Siamo consapevoli che questa disposizione potrà andare incontro al rischio di impugnazione da parte del Governo. Ma crediamo anche che la necessità di una regolamentazione di base nel settore commerciale, si ponga oggi come uno degli obiettivi urgenti per la politica, soprattutto in un momento come questo in cui assistiamo ad una riduzione del tessuto imprenditoriale e ad un cronico rallentamento dei consumi, per quanto riguarda strettamente l’ambito economico, e ad un crescente impoverimento sociale e sul fronte dei diritti dei lavoratori per quanto concerne un ambito più generale. Dobbiamo trovare un giusto equilibrio fra i bisogni dei consumatori e i diritti dei lavoratori dipendenti e dei lavoratori autonomi della piccola distribuzione. 
Ricordo che dopo la pubblicazione del Decreto Salva Italia, sono fioccati i pronunciamenti della Corte costituzionale e della giurisprudenza amministrativa per censurare leggi regionali e provvedimenti comunali elusivi dei nuovi principi, in quanto andava ribadita l'assoluta libertà degli esercenti in materia. Ricordo anche le proteste di Comuni, di associazioni di categoria e le raccolte di firme contro quella che è stata definita una liberalizzazione "selvaggia” per chiedere la rivisitazione della norma. 
Infine, sottolineo che oltre ad essere legislatori, siamo anche qui in rappresentanza della comunità regionale. Da questo punto di vista ritengo che il nostro operato debba a volte esprimersi anche attraverso gesti simbolici forti, nei quali sono certamente la passione politica e l’attenzione verso i mutamenti sociali a prevalere. 

Al Titolo I, capo I, articoli da 1 a 3 sono contenute le norme relative alle giornate di chiusura obbligatoria per tutti gli esercizi commerciali.
Sempre al capo II, gli articoli da 4 a 10 prevedono le disposizioni relative alla riorganizzazione dei CAT e l’istituzione del Centro di assistenza Tecnica FVG (CATT FVG).

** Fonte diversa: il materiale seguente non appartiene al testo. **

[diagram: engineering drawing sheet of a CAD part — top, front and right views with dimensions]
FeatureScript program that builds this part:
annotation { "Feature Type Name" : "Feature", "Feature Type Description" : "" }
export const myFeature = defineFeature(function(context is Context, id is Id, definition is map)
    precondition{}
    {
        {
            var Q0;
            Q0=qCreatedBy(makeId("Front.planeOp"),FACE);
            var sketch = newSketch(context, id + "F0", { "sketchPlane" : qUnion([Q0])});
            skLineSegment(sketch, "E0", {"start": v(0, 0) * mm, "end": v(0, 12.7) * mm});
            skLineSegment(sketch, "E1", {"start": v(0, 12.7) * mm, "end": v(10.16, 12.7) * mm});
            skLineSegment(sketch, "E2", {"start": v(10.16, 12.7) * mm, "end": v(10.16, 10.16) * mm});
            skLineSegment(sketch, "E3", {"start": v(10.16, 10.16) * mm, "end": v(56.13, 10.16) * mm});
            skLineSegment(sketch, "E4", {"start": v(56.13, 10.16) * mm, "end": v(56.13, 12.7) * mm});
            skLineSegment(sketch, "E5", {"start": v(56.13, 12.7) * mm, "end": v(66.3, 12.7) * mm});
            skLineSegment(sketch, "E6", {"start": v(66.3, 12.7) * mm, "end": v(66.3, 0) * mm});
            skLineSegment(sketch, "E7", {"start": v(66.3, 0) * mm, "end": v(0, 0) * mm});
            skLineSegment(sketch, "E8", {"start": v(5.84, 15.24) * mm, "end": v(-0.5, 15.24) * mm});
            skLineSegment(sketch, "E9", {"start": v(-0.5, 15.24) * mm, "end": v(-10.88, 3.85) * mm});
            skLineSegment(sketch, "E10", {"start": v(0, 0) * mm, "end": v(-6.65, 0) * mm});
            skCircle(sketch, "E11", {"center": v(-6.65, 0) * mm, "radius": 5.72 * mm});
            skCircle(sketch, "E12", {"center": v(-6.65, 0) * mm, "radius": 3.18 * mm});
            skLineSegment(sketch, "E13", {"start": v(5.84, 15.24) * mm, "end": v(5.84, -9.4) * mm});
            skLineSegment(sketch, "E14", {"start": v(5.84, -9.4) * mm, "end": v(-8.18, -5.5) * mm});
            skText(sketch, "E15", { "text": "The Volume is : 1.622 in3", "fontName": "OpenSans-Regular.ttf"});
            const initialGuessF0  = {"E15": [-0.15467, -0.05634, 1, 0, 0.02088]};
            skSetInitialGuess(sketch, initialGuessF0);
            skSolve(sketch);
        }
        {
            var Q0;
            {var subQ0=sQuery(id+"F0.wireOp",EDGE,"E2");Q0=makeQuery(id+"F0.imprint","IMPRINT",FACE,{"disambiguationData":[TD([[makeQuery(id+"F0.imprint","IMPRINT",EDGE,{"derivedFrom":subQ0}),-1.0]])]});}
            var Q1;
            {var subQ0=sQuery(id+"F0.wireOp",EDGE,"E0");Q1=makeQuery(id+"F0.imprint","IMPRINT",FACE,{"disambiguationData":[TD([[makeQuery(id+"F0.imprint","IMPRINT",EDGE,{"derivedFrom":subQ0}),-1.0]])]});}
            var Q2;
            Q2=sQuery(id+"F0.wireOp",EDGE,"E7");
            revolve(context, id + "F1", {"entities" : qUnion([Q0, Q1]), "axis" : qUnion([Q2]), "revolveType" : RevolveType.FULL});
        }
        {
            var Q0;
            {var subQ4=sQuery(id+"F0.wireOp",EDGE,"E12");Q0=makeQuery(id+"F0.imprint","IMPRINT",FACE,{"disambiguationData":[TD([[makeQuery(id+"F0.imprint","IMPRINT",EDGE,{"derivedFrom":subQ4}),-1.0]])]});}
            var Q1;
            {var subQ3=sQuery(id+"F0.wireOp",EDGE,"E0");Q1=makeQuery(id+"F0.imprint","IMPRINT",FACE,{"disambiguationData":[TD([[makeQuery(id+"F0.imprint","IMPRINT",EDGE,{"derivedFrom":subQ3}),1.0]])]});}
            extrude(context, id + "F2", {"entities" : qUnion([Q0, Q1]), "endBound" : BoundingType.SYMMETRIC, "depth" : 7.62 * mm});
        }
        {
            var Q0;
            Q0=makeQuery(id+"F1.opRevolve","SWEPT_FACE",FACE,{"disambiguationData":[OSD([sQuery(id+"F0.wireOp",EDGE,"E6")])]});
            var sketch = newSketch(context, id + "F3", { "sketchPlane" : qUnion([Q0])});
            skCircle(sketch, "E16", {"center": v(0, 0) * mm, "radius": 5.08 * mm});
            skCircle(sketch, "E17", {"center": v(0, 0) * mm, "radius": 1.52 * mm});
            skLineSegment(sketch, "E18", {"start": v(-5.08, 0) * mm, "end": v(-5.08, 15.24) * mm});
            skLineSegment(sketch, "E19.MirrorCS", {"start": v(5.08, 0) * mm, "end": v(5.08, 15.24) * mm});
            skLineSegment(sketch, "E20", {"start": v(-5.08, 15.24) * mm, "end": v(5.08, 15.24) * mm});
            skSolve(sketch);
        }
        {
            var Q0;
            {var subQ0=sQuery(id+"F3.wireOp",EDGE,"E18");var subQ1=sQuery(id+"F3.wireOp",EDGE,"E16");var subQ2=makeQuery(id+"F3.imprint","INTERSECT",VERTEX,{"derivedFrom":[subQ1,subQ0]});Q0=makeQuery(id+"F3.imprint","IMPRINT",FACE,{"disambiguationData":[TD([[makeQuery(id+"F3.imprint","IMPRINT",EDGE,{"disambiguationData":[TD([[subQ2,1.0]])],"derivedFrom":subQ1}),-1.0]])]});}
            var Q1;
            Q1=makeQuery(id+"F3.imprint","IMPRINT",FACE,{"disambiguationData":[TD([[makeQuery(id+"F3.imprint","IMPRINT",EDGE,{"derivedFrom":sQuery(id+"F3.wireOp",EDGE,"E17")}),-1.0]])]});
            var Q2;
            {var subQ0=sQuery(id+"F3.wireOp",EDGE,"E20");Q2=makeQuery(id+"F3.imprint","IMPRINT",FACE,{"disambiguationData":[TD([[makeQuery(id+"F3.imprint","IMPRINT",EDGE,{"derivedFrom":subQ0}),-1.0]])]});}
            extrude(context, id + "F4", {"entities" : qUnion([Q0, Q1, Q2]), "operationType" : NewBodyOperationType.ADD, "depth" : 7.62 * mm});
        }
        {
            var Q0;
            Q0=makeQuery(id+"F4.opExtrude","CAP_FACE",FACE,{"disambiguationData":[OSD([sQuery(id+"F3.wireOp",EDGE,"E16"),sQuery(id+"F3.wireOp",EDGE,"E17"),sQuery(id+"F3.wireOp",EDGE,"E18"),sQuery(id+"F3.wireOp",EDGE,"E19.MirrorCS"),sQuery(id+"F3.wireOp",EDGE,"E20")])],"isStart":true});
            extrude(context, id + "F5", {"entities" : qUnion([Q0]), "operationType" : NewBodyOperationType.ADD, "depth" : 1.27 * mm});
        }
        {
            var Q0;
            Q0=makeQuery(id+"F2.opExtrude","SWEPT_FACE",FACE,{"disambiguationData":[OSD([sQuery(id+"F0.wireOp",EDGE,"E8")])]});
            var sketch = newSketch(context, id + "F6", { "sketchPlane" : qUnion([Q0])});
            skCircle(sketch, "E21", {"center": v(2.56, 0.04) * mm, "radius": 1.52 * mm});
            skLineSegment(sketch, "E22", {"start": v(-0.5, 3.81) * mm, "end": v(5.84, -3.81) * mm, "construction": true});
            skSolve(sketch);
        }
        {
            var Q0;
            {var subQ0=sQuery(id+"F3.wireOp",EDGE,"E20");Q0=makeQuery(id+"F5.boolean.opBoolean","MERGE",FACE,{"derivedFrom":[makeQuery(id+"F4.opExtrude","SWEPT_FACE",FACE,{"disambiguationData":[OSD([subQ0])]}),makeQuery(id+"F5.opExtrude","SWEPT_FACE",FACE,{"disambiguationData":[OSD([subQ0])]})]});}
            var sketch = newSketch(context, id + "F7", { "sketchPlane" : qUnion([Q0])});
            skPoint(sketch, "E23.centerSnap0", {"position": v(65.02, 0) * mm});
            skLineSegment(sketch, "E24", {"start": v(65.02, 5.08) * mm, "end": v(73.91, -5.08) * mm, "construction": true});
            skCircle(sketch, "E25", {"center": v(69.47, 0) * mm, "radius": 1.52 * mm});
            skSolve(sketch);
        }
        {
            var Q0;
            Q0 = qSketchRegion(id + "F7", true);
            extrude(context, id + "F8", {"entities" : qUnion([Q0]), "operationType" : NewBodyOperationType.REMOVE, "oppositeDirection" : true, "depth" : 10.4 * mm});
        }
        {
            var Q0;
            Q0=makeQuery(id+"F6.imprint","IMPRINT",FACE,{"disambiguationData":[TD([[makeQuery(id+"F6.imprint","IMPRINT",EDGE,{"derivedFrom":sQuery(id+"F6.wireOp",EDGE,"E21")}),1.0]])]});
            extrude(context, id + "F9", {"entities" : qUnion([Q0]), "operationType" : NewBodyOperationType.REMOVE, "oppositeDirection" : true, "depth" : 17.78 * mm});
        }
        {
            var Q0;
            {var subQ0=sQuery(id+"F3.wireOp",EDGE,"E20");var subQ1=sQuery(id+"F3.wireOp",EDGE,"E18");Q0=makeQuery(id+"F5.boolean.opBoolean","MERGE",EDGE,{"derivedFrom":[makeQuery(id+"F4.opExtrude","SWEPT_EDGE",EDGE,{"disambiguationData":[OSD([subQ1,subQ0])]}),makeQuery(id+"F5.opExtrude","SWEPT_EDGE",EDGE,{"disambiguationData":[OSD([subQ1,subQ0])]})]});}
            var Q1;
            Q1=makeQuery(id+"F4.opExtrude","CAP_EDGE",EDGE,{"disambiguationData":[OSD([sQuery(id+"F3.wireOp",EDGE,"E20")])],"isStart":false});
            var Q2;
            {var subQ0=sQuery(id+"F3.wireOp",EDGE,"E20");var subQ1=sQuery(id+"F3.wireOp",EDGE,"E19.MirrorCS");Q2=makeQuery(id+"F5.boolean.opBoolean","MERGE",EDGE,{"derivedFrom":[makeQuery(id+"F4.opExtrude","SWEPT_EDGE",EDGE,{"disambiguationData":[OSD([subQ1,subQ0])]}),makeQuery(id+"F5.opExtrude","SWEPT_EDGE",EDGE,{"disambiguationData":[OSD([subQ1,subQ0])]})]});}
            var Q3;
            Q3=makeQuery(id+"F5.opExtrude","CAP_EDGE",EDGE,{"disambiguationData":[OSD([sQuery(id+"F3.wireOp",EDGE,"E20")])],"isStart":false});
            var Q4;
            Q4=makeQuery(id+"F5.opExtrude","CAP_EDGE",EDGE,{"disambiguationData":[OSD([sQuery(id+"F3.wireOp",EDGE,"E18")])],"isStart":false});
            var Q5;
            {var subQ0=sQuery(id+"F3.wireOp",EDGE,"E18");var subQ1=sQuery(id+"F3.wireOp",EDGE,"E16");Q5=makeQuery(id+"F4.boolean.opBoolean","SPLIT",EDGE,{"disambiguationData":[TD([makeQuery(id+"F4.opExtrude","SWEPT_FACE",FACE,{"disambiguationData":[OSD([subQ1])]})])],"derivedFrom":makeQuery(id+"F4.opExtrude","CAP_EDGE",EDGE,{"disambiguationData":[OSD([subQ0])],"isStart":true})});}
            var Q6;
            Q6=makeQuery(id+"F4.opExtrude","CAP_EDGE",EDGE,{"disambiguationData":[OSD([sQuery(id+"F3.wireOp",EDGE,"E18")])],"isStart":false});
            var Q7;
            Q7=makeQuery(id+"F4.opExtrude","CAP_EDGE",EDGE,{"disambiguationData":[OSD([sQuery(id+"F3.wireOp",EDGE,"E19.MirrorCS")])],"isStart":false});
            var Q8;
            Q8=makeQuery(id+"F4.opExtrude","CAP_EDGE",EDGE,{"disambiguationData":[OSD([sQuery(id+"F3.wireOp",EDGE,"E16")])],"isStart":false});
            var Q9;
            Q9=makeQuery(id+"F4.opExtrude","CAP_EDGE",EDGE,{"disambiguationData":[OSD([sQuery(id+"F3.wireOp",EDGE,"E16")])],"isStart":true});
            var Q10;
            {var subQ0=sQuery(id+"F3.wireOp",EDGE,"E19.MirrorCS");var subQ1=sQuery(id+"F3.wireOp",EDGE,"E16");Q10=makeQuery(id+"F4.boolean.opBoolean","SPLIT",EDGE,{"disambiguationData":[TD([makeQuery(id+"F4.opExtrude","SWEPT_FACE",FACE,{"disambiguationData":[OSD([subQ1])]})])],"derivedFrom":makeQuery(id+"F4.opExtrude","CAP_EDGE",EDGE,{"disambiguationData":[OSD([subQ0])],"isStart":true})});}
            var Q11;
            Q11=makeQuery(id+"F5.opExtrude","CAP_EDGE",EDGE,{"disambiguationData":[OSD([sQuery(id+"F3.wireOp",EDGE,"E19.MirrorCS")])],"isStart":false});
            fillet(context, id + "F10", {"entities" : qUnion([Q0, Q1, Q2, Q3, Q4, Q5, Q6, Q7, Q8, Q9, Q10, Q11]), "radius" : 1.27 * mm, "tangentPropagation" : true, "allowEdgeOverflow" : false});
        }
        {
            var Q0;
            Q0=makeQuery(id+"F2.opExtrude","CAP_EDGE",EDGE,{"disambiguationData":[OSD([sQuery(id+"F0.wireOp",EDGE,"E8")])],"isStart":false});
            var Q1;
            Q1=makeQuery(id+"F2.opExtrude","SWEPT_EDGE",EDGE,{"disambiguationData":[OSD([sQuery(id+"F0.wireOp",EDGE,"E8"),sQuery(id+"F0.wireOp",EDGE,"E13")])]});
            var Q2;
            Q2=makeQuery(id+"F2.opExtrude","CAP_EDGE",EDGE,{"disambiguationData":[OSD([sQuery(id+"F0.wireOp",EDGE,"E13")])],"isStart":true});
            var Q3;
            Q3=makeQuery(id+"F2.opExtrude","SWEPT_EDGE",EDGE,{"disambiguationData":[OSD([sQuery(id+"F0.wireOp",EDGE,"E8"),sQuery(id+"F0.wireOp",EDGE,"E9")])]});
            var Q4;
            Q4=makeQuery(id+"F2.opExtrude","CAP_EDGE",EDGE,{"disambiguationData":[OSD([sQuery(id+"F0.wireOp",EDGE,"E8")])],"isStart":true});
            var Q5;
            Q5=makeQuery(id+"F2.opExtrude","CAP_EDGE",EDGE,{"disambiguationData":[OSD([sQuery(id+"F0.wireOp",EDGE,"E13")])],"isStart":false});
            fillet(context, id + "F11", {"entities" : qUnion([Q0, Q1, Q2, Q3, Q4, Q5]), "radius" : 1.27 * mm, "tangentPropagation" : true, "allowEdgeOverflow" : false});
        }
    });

Al Titolo II, gli articoli da 11 a 31 comprendono norme che modificano la legge regionale 29/2005 accogliendo adeguamenti tecnici suggeriti da disposizioni nazionali successive.
Il Titolo III contiene disposizioni dirette a promuovere lo sviluppo del terziario negli ambiti del turismo, del commercio, strutture ricettive e consorzi.
Auspico che il Consiglio esprima con voto favorevole e unanime per questo provvedimento, in quanto l’unanimità dell’Aula sicuramente potrebbe rappresentare un segnale chiaro per il nostro Governo ad accelerare i tempi per l’approvazione della norma nazionale relativa agli orari di apertura degli esercizi commerciali.